Input for this task: Begin
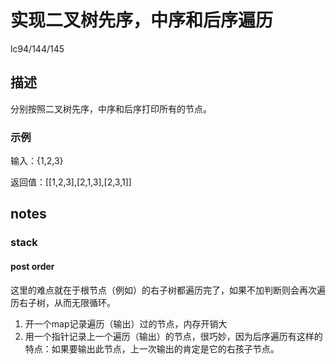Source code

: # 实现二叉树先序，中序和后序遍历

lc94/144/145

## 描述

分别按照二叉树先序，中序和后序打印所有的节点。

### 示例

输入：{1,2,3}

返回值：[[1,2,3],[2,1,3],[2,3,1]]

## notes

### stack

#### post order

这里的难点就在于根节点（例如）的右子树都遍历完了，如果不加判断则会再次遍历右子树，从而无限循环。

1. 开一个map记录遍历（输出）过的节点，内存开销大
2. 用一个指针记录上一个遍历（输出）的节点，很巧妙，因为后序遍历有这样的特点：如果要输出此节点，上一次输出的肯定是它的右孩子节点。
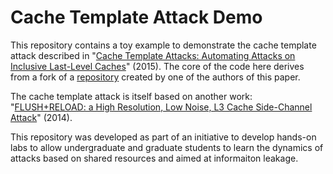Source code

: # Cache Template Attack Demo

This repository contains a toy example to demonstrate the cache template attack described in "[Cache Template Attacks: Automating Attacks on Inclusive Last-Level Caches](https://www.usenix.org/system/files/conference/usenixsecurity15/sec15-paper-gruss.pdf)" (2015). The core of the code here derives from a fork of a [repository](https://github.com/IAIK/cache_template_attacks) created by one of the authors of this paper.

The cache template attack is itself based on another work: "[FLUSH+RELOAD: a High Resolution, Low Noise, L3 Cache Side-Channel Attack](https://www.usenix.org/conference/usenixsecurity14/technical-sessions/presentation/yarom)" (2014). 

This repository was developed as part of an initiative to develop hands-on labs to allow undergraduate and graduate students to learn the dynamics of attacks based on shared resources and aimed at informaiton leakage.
Input for this task: End
How to complete this task:
Your task is to return the entries above exactly, with no pictures.

The completed task:
Source code

: # 实现二叉树先序，中序和后序遍历

lc94/144/145

## 描述

分别按照二叉树先序，中序和后序打印所有的节点。

### 示例

输入：{1,2,3}

返回值：[[1,2,3],[2,1,3],[2,3,1]]

## notes

### stack

#### post order

这里的难点就在于根节点（例如）的右子树都遍历完了，如果不加判断则会再次遍历右子树，从而无限循环。

1. 开一个map记录遍历（输出）过的节点，内存开销大
2. 用一个指针记录上一个遍历（输出）的节点，很巧妙，因为后序遍历有这样的特点：如果要输出此节点，上一次输出的肯定是它的右孩子节点。
Source code

: # Cache Template Attack Demo

This repository contains a toy example to demonstrate the cache template attack described in "[Cache Template Attacks: Automating Attacks on Inclusive Last-Level Caches](https://www.usenix.org/system/files/conference/usenixsecurity15/sec15-paper-gruss.pdf)" (2015). The core of the code here derives from a fork of a [repository](https://github.com/IAIK/cache_template_attacks) created by one of the authors of this paper.

The cache template attack is itself based on another work: "[FLUSH+RELOAD: a High Resolution, Low Noise, L3 Cache Side-Channel Attack](https://www.usenix.org/conference/usenixsecurity14/technical-sessions/presentation/yarom)" (2014). 

This repository was developed as part of an initiative to develop hands-on labs to allow undergraduate and graduate students to learn the dynamics of attacks based on shared resources and aimed at informaiton leakage.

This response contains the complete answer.